Although it may not be your main point as evidenced by the thread title, the simulation angle seems to be the most salient for people (and for me). I think inevitably we're going to rapidly reduce drug approval processes, and we're probably going to have to use simulations to do that. As immortality becomes more salient to baby boomers, they're not going to accept dying while drugs go through decade long development cycles.
 
The demand for computer power is enough that it will be funded privately. Sure a few government dollars get thrown into the mix when someone comes up with an idea and needs start up funds, but private funding comes in as soon as feasability is shown (maybe before).
The US government actually funds this research to a great degree.

For example.

I'm not disagreeing with your post, just pointing out a govermental funding source.
 
Actually, as far as I can tell, that's exactly where too much research has been focused.

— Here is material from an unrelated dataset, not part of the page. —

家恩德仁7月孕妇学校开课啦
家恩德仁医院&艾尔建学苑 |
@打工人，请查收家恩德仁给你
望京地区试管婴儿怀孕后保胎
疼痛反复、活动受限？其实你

We've done that experiment. Computing power has doubled multiple times. The problem is that that increase in computing power has not resulted in increased power delivered to the user; when the power of the CPU doubles, Microsoft simply relaxes its standards for efficiency of code, with the result that the end user sees no significant increase on a typical desktop.

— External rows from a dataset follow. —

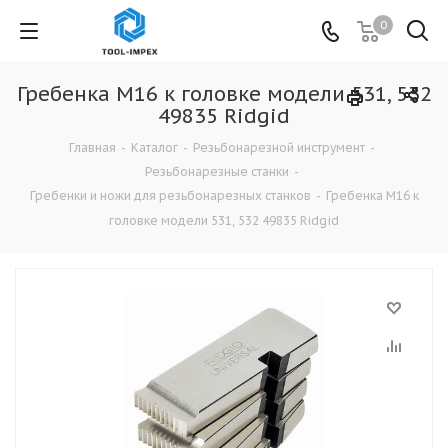
0
Гребенка М16 к головке модели 531, 532
49835 Ridgid
Главная
-
Каталог
-
Резьбонарезной инструмент
-
Резьбонарезные станки
-
Гребенки и ножи для резьбонарезных станков
-
Гребенка М16 к
головке модели 531, 532 49835 Ridgid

These trends are well-documented in the literature, if you want to dig up the references. And unfortunately Microsoft has such a dominant position in the computing industry that it's difficult even for non-Microsoft operating systems (such as Linux) to see any effective performance increase (basically, the chip manufacturers are moving the MS OS closer and closer to the silicon).

If you want to see improvements in biosimulation, I suggest that focusing research directly into what you want -- biosimulation improvements -- would be more productive. At least it doesn't have a fifteen-year history of corporate-related failure behind it.

When I say 'computing power', I am talking about the whole thing, not just the processor. I mean, as you implied, what good is improving processing power when other components mitigate that improvement?
 
Although it may not be your main point as evidenced by the thread title, the simulation angle seems to be the most salient for people (and for me). I think inevitably we're going to rapidly reduce drug approval processes, and we're probably going to have to use simulations to do that. As immortality becomes more salient to baby boomers, they're not going to accept dying while drugs go through decade long development cycles.

Right! That is part of my point. But simulations are not limited to medicine (as I'm sure you know).
 
Piling on- this is exactly correct.

Create a program that accurately creates complex models. Test the program on several previous simulations that are known to be successful to see if the same results are achieved within an acceptable variance. Voila.
 
Create a program that accurately creates complex models. Test the program on several previous simulations that are known to be successful to see if the same results are achieved within an acceptable variance. Voila.
This is exactly the oversimplification we are writing about. A program can only tell you what you know- not what you don't know. If a simulation leads to an unexpected result, it must be physically verified.

Your approach has failed dramatically. About ten years ago some economists (including Nobelists) wrote a program that simulated all known international influences on equities, currencies and commodities; they formed a mutual fund company called Long Term Capital Management (LTCM) based on the program. They were remarkably successful, until Russia decided not to pay the interest on its national debt. That had never happened before, and LTCM tanked.